━━ Quoted text ━━

Scaffold independent learning

  • It is worth considering who your students are from a connectivity and independent learning skills point of view. (See this Futurelearn Student Persona resource.)
  • Encourage the development of independent learning by gradually increasing the complexity of tasks, and include signposts to available support. (For example, the Digital Study Strategies from 301 or IT Services' advice on working from home or off-campus.)
  • Offer choice in tasks where possible (e.g. subject choice for a project, type of assessment).
    Provide opportunities for peer working, both formal (e.g. group work or peer assessment) and informal (e.g. study groups, peer mentoring and buddying through for example Google Meet). See more information on group work here.
Offer a clearly structured timetable

Students need to know what is happening and when, so provide information that covers all aspects of the week’s activities for that course in a set place, at a designated time. It is likely that this will include more detail about their independent study than usual, and possibly include more, smaller, formative tasks. Set clear expectations for how long each activity should take.
Week by week course breakdown for students

Exemplar of module design/presentation in Blackboard

Example of a Blackboard Blended Course: We have made a snapshot of the course for you to access here. After opening the link, click the Submit button to enrol on the course.

'Chunk up' your content

You no longer need to work in 50 minute 'sessions' as students will be accessing the content and tasks at different times. To make best use of digital learning, both structure and content will need to be rethought. Using your learning outcomes, identify the most appropriate activities in a digital setting to enable students to achieve them. ABC learning Design cards or Bloom’s taxonomy skills are useful tools for doing this.
(See this session plan example and template from FutureLearn)

Consider the balance between synchronous and asynchronous delivery

While some ‘real-time’ activity is useful, use of asynchronous (‘any-time’) delivery can mitigate problems with connectivity and be more inclusive. Consider also how much learning can take place off-line and make sure that the ‘contact’ time you have is as interactive as possible. For more detailed guidance, see our resource on Choosing appropriate learning activities.

━━━

__Directions__
A. According to the teaching guidance, what problem can asynchronous delivery mitigate?
B. Can you condense the paragraph of the teaching guidance that begins "Students need to know what is happening" into a short bulleted list that keeps its main points?
C. Carry the teaching guidance further with a few sentences that follow on from its last line.

━━ Entries provided ━━

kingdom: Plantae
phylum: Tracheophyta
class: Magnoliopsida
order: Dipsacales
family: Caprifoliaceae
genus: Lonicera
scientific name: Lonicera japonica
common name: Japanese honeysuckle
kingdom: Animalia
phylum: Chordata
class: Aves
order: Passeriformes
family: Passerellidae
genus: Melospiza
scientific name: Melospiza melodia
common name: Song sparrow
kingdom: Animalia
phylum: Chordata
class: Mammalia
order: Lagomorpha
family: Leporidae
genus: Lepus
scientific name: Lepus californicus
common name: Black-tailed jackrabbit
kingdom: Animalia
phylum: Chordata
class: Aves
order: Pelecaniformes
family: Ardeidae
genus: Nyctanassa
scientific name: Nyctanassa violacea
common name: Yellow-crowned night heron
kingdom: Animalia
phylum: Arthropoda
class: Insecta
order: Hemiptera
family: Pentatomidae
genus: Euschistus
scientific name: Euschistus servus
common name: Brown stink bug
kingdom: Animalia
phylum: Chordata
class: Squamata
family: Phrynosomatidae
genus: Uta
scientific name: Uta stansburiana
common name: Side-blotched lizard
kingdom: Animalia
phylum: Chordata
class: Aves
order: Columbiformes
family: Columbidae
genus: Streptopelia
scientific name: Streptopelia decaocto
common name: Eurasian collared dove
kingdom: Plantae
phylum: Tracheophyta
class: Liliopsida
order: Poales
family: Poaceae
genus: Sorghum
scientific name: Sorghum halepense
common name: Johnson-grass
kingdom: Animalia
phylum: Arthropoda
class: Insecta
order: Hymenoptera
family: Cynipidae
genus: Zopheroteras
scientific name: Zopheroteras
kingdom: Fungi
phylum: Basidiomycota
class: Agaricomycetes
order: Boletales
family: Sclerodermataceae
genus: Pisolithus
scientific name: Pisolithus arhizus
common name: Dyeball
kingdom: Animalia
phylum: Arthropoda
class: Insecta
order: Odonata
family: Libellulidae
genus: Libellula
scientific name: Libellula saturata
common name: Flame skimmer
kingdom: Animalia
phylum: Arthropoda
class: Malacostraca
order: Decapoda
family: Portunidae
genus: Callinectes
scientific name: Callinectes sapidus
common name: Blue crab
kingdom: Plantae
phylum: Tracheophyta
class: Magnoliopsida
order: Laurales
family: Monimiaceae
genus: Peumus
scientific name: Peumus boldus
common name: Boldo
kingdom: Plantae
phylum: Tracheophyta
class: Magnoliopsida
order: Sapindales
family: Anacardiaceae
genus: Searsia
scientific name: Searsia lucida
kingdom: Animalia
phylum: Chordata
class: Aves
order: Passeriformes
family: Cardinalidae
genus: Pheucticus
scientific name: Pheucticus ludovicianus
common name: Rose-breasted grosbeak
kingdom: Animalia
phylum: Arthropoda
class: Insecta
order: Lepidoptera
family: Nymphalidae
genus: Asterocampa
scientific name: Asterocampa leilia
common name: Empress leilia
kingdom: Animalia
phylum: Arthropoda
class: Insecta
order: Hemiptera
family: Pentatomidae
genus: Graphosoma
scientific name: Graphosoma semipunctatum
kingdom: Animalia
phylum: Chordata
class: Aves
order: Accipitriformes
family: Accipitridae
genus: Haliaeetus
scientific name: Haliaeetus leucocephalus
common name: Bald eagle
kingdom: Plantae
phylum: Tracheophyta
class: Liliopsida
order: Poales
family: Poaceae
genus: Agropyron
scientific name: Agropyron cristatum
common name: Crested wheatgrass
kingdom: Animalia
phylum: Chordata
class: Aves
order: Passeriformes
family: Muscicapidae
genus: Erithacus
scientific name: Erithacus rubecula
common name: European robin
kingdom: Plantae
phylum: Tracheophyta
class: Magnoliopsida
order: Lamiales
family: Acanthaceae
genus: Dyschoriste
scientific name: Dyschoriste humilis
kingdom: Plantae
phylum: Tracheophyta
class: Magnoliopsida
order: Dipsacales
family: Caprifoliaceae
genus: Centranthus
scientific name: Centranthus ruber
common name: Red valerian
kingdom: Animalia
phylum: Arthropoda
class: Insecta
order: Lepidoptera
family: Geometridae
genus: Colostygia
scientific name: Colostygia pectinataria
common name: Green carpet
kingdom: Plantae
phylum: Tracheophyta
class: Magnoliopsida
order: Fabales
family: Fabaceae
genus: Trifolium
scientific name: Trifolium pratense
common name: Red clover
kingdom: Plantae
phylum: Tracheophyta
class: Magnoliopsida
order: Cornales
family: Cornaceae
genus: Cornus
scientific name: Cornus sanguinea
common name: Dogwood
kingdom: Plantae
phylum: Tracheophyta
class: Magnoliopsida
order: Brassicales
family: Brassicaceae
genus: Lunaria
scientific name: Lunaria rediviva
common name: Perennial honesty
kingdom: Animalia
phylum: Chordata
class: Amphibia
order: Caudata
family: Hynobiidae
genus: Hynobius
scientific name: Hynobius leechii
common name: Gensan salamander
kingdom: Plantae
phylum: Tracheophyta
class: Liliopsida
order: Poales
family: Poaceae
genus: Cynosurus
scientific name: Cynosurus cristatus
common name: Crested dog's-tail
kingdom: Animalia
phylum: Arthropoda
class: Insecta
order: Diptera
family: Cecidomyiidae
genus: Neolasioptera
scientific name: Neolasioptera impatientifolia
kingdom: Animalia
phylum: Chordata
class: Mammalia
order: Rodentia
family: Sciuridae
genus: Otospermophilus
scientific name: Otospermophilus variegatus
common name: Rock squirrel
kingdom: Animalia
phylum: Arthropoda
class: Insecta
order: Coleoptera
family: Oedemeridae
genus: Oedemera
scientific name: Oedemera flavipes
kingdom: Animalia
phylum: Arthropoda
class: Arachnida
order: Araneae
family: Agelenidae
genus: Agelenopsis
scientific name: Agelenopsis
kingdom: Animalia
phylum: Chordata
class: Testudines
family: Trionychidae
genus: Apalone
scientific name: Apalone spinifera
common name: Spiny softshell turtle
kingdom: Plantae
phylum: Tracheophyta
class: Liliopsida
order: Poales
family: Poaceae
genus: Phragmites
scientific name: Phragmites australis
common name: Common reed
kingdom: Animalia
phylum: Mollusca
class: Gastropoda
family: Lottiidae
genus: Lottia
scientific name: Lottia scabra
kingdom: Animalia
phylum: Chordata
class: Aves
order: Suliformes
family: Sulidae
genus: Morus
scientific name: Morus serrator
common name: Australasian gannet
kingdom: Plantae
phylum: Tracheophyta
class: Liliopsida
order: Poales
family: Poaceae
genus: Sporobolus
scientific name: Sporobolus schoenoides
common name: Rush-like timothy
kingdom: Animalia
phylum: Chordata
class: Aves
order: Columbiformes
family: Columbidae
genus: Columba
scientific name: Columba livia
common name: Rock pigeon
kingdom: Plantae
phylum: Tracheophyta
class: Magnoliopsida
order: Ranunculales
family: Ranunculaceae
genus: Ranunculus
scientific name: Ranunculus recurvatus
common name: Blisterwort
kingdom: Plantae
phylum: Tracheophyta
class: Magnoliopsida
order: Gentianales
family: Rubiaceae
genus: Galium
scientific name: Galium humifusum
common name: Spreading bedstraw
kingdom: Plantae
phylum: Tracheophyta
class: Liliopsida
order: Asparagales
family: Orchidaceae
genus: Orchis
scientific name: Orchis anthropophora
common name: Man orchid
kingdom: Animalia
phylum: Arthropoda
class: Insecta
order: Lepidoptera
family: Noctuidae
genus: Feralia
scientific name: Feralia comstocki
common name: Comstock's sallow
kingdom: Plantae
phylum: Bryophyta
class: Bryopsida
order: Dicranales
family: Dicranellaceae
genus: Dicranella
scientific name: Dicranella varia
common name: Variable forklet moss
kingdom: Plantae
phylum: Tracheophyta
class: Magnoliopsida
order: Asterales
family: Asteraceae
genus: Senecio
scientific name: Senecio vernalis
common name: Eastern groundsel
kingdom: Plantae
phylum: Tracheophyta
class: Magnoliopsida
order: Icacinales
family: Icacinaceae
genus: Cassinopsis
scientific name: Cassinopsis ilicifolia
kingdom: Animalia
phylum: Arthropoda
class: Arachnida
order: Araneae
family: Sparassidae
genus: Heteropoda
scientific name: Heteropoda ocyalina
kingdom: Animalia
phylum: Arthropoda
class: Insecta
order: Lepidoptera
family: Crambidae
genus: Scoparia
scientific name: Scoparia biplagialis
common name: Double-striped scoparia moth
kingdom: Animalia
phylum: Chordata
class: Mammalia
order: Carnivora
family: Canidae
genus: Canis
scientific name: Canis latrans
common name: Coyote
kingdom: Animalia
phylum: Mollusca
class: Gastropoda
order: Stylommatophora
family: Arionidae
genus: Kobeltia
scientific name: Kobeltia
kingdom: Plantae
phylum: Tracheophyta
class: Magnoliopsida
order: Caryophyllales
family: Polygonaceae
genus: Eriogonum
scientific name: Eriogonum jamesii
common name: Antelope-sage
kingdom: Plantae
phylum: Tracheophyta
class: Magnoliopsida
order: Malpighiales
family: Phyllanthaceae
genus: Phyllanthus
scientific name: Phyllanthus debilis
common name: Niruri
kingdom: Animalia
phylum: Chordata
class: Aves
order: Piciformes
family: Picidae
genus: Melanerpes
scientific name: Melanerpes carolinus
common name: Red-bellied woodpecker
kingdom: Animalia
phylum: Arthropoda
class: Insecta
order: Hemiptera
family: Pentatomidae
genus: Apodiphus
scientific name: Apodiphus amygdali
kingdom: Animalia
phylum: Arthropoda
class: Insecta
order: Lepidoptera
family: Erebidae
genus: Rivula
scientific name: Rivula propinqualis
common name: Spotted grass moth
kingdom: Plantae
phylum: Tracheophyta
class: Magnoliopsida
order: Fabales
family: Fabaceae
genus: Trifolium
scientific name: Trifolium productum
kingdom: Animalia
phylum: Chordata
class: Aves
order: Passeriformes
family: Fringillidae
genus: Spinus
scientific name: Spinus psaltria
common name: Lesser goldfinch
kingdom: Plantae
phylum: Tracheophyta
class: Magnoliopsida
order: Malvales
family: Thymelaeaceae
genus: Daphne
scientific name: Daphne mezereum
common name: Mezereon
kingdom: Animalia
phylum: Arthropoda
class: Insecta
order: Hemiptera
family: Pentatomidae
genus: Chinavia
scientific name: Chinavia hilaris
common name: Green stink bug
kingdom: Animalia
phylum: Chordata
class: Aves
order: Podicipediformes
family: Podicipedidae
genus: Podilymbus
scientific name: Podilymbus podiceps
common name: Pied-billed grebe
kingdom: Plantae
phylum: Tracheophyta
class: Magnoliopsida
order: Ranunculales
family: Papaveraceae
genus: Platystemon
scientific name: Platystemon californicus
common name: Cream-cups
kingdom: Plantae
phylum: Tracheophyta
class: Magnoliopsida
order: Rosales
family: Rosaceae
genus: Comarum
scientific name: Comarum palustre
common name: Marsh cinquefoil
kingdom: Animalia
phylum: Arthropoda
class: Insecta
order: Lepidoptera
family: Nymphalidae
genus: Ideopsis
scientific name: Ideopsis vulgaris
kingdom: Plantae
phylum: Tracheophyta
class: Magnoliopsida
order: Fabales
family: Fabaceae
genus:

━━━

__Per-task outputs__
A. Problems with connectivity.

B.
- Give students information on all of the week's activities for the course in a set place at a designated time.
- Expect this to include more detail on independent study than usual, and possibly more, smaller formative tasks.
- State clearly how long each activity should take.

C.
Ask students what works and what doesn't

Build in time to share issues and to discuss solutions. This engages students in the learning process, and gives you on-the-spot feedback to act on. It also offers extra contact and promotes a reflective approach for you. Find out more about tools for checking in with your students.
Get students to share plans, progress and problems, promoting their self reflection.

Make digital teaching and assessment inclusive
  • Plan your teaching and assessment so that all students, regardless of circumstances, are able to fully participate.
  • Consider the accessibility issues. (See this guidance on digital accessibility). Videos need to have transcripts, and closed captions should be enabled.
  • Consider the barriers that online teaching and assessment will create for disabled students. (See this guidance from DDSS).
  • ‘Front-load’ your feedback (offer more feedback at earlier stages so students can act on it prior to summative assessment).
  • Consider where your students are living and check the global availability of digital tools.
Be kind to yourself and your students
  • Keep it simple, use familiar technologies where possible and don't overload teaching or assessment - this is a learning curve for us all.
  • Don’t make sessions too long, especially synchronous ones (1 hour maximum).
  • Use existing materials wherever you can - yours or someone else’s.
  • Be aware that designing digital work (for you) and carrying it out (for your students) takes longer than standard, ‘live’ teaching - adjust demand accordingly.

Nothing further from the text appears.